Sean Penn is the son of Leo Penn, a blacklisted figure from the bad old McCarthy days, so it is not surprising that he is a man of the left. Yet not the Hollywood left, I'm tempted to say. It's a matter of proportion. Most movie people live in a bubble, and when they try to connect with the world, they typically do so by taking highly moralistic, simplistic, one-sided stands on pet issues. (A political style found on both sides of the ideological divide, needless to say.)
What's impressive about Penn is not that he never takes such stands (he does), but rather that he does more. In plugging his new film, "The Assassination of Richard Nixon," he brings the open, imaginative, penetrating side of his mind - the artistic side - to bear on a political topic. On Nixon and George W. Bush, he sound more like a thoughtful historian than a celebrity actor.
Too bad he couldn't muster the same sympathy for Robert Duvall.
Writing in today's Christian Science Monitor, David Sterritt asks an excellent question: Why do movie critics engage in groupthink? At press screenings, he notes, he and his compadres often seem to be "on different wavelengths" about the films they see. But when the time comes to compile lists of the year's best movies, "the same titles keep leaping out, as if some secret signal had been transmitted to our movie-critic brains."

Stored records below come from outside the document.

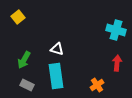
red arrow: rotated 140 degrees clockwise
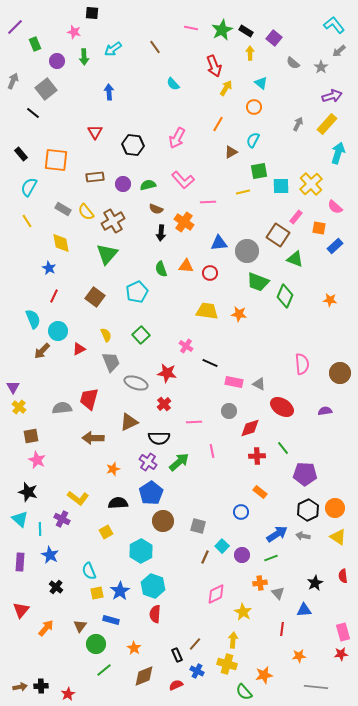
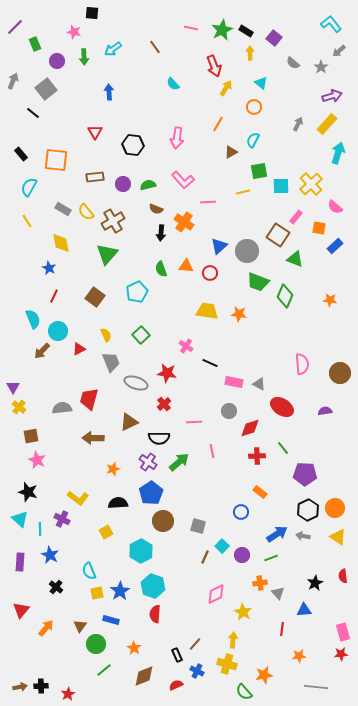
cyan L-shape at (334, 25): moved 3 px left, 1 px up
pink arrow at (177, 138): rotated 20 degrees counterclockwise
blue triangle at (219, 243): moved 3 px down; rotated 36 degrees counterclockwise
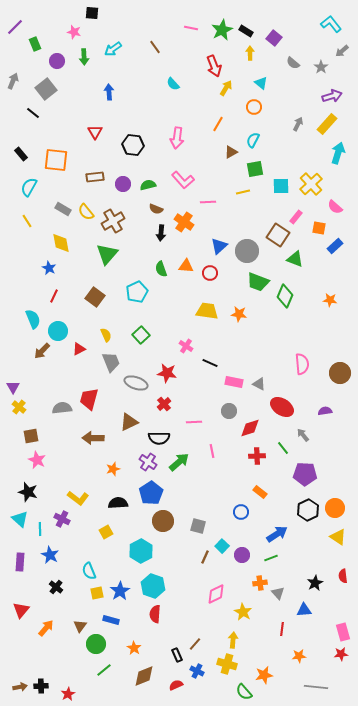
gray arrow at (339, 51): moved 3 px right
green square at (259, 171): moved 4 px left, 2 px up
gray arrow at (303, 536): moved 101 px up; rotated 40 degrees clockwise
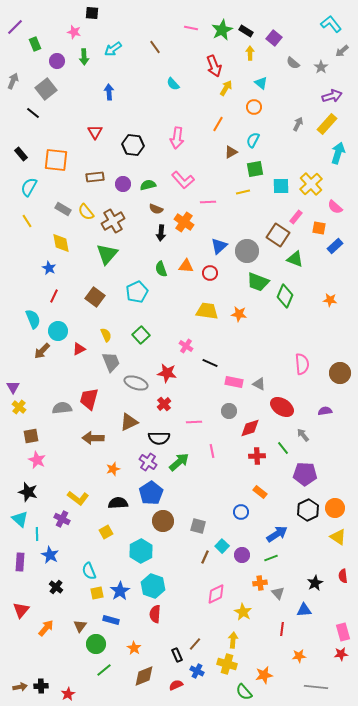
cyan line at (40, 529): moved 3 px left, 5 px down
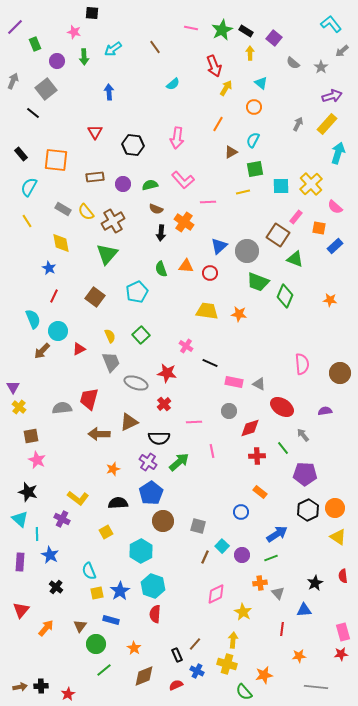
cyan semicircle at (173, 84): rotated 88 degrees counterclockwise
green semicircle at (148, 185): moved 2 px right
yellow semicircle at (106, 335): moved 4 px right, 1 px down
brown arrow at (93, 438): moved 6 px right, 4 px up
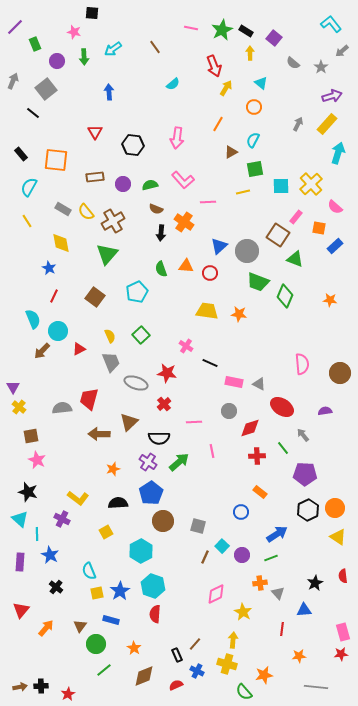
brown triangle at (129, 422): rotated 18 degrees counterclockwise
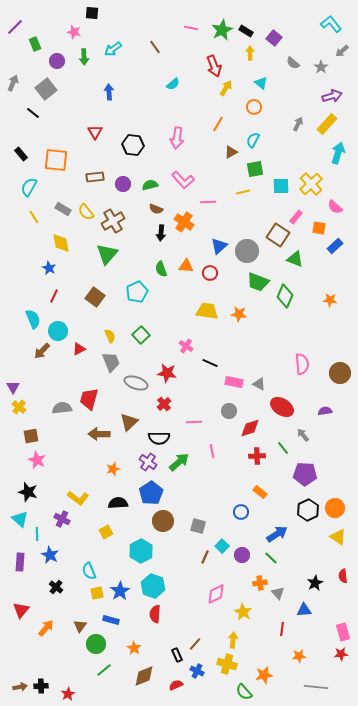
gray arrow at (13, 81): moved 2 px down
yellow line at (27, 221): moved 7 px right, 4 px up
green line at (271, 558): rotated 64 degrees clockwise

I agree with Mr. Sterritt that along with challenging the taste of the public, critics should challenge the taste of other critics. But I disagree with his account of how to do this. Rather than engaging in groupthink, he writes, critics should be "following our own lights, disagreeing more often than agreeing, and remembering there's no scientific test to determine 'good' or 'bad' at the movies." The first two points make sense but not the third. Of course there's no scientific test. But that doesn't mean there are no tests at all.

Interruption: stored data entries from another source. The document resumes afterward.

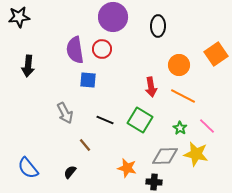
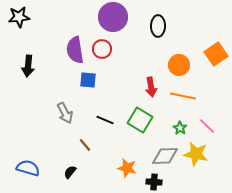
orange line: rotated 15 degrees counterclockwise
blue semicircle: rotated 145 degrees clockwise
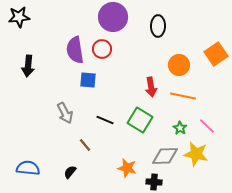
blue semicircle: rotated 10 degrees counterclockwise
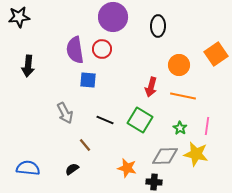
red arrow: rotated 24 degrees clockwise
pink line: rotated 54 degrees clockwise
black semicircle: moved 2 px right, 3 px up; rotated 16 degrees clockwise
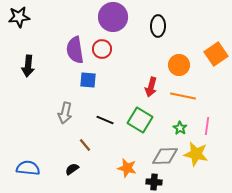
gray arrow: rotated 40 degrees clockwise
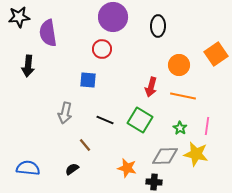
purple semicircle: moved 27 px left, 17 px up
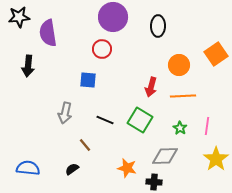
orange line: rotated 15 degrees counterclockwise
yellow star: moved 20 px right, 5 px down; rotated 25 degrees clockwise
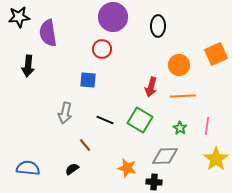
orange square: rotated 10 degrees clockwise
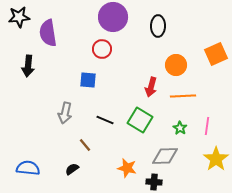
orange circle: moved 3 px left
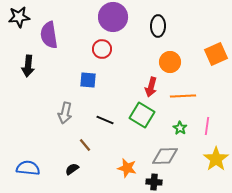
purple semicircle: moved 1 px right, 2 px down
orange circle: moved 6 px left, 3 px up
green square: moved 2 px right, 5 px up
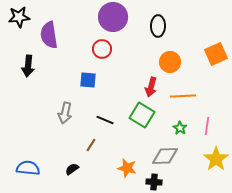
brown line: moved 6 px right; rotated 72 degrees clockwise
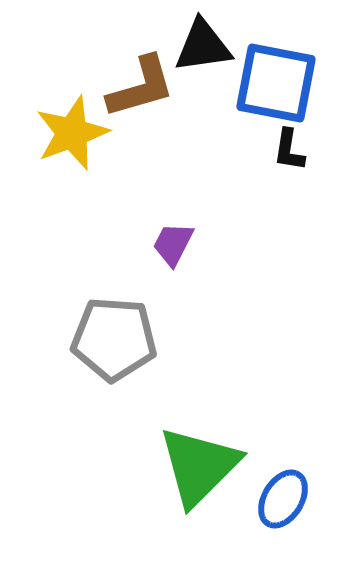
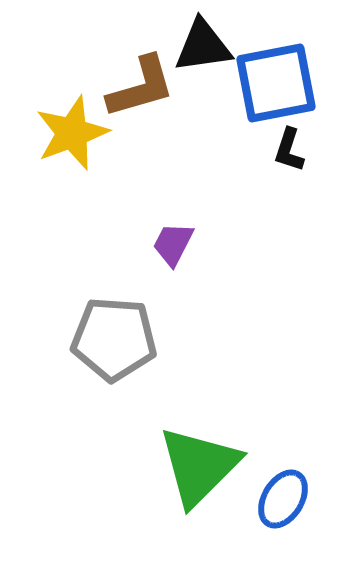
blue square: rotated 22 degrees counterclockwise
black L-shape: rotated 9 degrees clockwise
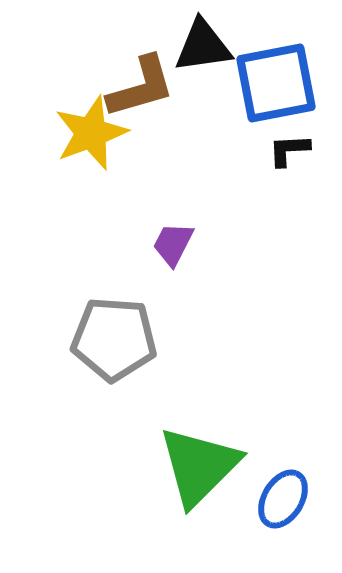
yellow star: moved 19 px right
black L-shape: rotated 69 degrees clockwise
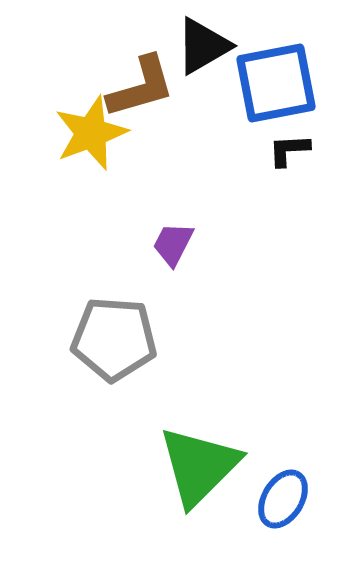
black triangle: rotated 22 degrees counterclockwise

Personally I find critical groupthink reassuring, because even when wrong, it suggests a certain coherence. The alternative is found on the ubiquitous chat-rooms attached to movie websites. They contain many intelligent remarks, to be sure, and every now and then you find someone who can actually spell. But these free-form reviews also illustrate what happens when (as the saying goes) "everyone's a critic": unfettered subjectivity, bizarre free association, celebrity gossip, and worst of all, a childish inability to disagree without reaching for the flamethrower.
Now let me offer a flameless rebuke to Mr. Sterritt. The critical favorite of 2004 is "Sideways," a judgment I am happy to endorse; it does my heart good to see such a terrific film get the kudos it deserves. Mr. Sterritt admires "Sideways" too, but so intent is he on the virtues of disagreement for its own sake, he quotes A.O. Scott of the New York Times reducing the critics' plaudits to narcissism. They like "Sideways," Scott suggests, because as "white, middle-aged men" they identify with the main character's "self-pity and solipsism," qualities that "represent the underside of the critical temperament."
Oh, dear. Leaving aside the merits of proving one's independence by quoting the New York Times, isn't it possible that all those hard-working criticis actually have good reasons for praising this movie? If they identify with the character of Miles (Paul Giamatti), it is probably not because he is a sad sack (excuse me, Mr. Scott, but your description of the movie critic does not cover all cases). Rather it is because Miles has a fine palate for wine, which he has developed over a long period of time, and he is traveling with a buddy who keeps saying, "Tastes good to me!" while slurping down the worst rotgut. Hate to sound like a snob, but I've been there. Haven't you?